Doctor of Philosophy

Major

Energy Science and Engineering

Major Professor

David C. Donovan

Committee Members

Theodore Biewer, Livia Casali, Ezekial Unterberg

Abstract

The economic and engineering success of magnetic confinement fusion reactors significantly depends upon the optimization of plasma facing component (PFC) design. For high-Z PFCs, the critical engineering condition is minimal net erosion (i.e. gross erosion – redeposition). Here, we present a high-Z net erosion model discriminating three primary redeposition mechanisms: prompt (geometric-driven), local (sheath-driven), and far (scrape-off-layer-driven). Using these distinctions, we show modeling for high-Z net erosion in magnetic-confinement fusion over a matrix of key plasma parameters.
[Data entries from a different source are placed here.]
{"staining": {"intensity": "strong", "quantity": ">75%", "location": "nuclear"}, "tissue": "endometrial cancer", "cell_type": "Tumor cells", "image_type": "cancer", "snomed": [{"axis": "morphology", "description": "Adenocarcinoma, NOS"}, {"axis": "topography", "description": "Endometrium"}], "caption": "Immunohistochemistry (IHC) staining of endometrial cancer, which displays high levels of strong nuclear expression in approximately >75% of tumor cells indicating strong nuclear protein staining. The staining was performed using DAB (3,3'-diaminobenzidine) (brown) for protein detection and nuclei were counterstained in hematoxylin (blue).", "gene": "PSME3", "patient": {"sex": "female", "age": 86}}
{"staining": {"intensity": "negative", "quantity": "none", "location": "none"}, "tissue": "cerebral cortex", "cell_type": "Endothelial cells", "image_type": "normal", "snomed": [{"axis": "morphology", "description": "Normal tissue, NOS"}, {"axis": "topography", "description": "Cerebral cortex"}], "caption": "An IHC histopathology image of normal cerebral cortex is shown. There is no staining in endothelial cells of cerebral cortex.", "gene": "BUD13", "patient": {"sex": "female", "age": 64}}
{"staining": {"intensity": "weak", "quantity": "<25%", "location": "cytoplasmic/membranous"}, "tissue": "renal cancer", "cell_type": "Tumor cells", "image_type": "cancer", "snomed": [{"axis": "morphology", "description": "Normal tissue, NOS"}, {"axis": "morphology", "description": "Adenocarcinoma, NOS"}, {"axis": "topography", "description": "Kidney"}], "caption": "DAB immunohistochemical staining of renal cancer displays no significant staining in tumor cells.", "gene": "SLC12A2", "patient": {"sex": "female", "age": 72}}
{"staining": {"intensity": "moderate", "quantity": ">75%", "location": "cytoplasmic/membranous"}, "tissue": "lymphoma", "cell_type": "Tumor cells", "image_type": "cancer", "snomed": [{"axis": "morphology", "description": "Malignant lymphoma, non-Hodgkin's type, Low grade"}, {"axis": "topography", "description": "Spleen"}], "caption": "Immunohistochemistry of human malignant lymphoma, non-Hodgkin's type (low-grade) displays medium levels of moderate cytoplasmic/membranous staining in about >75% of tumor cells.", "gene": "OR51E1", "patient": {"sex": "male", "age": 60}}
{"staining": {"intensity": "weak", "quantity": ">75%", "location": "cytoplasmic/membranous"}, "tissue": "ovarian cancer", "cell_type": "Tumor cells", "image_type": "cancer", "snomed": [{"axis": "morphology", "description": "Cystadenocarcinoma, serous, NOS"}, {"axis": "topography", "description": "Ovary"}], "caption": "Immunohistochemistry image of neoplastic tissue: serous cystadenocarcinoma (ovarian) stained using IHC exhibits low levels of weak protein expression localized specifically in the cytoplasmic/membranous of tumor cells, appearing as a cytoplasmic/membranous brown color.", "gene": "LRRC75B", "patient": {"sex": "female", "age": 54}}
With Sobol’ methods we assess the sensitivity of each mechanism and show that prompt-vs-local trade-off critically explains underprediction in redeposition losses of up to two orders of magnitude across magnetic-field-to-PFC pitch angles. Finally, we report a “design-of-experiment” study exploring the measurability of prompt vs local distinctions in current experimental facilities. We use a combination of synthetic diagnostics and plasma-parameter optimization to propose an isotopic method of measurement by exploiting robust in situ and ex situ techniques. In principle, this approach provides a ready path forward for improving and validating PFC models needed to target optimal regimes of PFC design in future reactors.